Jetzt, in den kalten und dunklen Wintermonaten, wird gemeinsam gesungen, auch die Weihnachtsgeschichte wird einstudiert. Im Sommer geht es meist raus in die Natur. Ob in den Tierpark Odenkirchen, in den Hardter Wald oder auch mal auf einen Indoorspielplatz - das alles sind Aktivitäten, die die Kinder raus bringen sollen aus den beengten Verhältnissen an der Hardter Straße. Aus Syrien, Mazedonien, dem Kosovo, Nigeria oder Ghana kommen die Flüchtlinge, alle haben sie ihre ganz eigene Geschichte.

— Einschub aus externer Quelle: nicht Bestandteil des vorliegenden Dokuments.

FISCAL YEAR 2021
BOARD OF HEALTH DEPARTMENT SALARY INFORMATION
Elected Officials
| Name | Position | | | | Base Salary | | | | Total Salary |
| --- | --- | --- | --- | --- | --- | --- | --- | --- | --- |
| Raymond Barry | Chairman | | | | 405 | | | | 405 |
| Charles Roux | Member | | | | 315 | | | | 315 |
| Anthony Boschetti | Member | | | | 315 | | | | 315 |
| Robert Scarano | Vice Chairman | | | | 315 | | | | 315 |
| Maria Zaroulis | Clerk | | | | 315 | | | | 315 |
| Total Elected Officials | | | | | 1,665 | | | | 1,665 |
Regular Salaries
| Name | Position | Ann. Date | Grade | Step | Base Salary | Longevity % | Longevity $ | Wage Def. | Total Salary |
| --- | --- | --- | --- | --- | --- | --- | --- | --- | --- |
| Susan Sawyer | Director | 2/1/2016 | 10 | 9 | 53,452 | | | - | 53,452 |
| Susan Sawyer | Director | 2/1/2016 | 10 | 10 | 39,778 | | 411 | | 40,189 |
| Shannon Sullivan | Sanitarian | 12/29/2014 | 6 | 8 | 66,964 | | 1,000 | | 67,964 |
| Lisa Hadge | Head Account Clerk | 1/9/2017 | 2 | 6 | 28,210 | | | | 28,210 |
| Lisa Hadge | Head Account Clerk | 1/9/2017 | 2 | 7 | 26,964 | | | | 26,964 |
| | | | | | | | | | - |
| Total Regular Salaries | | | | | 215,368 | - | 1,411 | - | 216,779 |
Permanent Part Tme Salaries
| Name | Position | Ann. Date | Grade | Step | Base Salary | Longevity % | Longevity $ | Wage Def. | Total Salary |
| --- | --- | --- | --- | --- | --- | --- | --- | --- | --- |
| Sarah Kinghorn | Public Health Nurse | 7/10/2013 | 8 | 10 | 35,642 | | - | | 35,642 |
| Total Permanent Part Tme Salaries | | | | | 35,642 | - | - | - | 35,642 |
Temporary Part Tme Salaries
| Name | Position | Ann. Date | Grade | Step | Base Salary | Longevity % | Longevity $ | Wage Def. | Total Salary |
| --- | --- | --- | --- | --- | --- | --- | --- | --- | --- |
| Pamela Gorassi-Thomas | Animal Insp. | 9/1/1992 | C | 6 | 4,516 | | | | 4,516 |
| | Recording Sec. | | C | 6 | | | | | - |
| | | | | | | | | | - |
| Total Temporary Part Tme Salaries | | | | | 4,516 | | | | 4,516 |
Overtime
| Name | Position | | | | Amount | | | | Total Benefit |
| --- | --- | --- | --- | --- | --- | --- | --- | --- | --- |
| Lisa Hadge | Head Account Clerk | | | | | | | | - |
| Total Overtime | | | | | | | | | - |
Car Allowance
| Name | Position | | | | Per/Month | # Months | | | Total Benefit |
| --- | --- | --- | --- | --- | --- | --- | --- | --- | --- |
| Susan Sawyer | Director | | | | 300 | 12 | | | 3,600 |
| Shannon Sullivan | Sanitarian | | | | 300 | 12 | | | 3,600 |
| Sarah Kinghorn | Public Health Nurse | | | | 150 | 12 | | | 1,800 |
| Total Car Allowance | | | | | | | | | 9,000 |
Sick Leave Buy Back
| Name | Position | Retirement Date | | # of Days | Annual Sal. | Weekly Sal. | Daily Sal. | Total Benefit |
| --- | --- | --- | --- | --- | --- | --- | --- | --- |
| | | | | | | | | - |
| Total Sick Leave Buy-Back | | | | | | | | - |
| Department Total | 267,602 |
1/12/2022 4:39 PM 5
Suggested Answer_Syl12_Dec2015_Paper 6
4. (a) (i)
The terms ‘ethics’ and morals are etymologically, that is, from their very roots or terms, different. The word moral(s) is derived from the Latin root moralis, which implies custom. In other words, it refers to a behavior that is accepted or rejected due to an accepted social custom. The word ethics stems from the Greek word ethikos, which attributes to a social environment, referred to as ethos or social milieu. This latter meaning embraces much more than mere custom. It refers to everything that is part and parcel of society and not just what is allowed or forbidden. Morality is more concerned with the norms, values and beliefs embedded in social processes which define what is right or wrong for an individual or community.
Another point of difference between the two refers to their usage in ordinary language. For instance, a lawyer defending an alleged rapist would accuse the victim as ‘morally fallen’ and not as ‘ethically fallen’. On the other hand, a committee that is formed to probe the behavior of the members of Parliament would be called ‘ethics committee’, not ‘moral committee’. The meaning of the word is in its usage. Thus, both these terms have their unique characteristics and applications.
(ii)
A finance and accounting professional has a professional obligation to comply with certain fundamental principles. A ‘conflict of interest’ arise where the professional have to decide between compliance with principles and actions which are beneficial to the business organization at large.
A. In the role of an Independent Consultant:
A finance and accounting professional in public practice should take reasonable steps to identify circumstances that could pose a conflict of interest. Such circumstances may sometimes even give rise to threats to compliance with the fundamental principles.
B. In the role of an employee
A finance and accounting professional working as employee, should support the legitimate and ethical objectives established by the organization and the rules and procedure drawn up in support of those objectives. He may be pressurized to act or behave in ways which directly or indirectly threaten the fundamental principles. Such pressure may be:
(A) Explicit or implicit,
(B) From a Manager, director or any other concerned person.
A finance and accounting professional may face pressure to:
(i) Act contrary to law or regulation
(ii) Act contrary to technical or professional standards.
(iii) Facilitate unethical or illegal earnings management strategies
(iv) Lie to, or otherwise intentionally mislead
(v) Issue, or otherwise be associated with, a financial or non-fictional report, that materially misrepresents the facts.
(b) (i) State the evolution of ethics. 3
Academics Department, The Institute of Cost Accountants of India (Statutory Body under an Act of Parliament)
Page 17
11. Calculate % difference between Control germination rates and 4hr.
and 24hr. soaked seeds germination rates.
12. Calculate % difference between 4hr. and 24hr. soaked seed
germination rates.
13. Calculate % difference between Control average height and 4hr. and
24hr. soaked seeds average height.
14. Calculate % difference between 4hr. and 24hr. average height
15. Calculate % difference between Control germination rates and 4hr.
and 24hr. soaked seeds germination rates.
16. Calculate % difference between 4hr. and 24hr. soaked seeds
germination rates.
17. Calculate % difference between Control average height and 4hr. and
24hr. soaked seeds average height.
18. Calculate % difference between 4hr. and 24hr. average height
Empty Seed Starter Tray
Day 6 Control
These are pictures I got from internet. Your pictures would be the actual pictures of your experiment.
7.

Und nicht nur die Kinder, sondern auch die Erwachsenen erfahren regelmäßig Hilfe von Richter und den anderen ehrenamtlichen Helfern. Sei es bei Behördengängen, bei Arztbesuchen oder bei der Suche nach neuer Kleidung – hier wird jedem geholfen. Ein bis zwei mal pro Woche besuchen die Mitglieder des Arbeitskreises, der seit mehr als 23 Jahren existiert, die Flüchtlingsunterkunft. „Manchmal sind auch keine Kinder da, weil sie mit ihren Familien unterwegs sind. Dann ist das aber auch in Ordnung und wir kommen das nächste Mal wieder“, sagt Anna Purrio. Durch den Besuch von umliegenden Schulen lernen die Kinder sehr schnell die deutsche Sprache, was den Umgang und die Kommunikation erheblich erleichtert.

Das merkt man auch beim Singen. Als Richter das zweite Lied anstimmt, wirkt der Chor der kleinen Sängerinnen und Sänger noch etwas lauter als beim ersten Versuch. „In der Weihnachtsbäckerei“ – wenn auch nicht in der Backstube, die Kinder haben Spaß und ihre Augen leuchten wieder.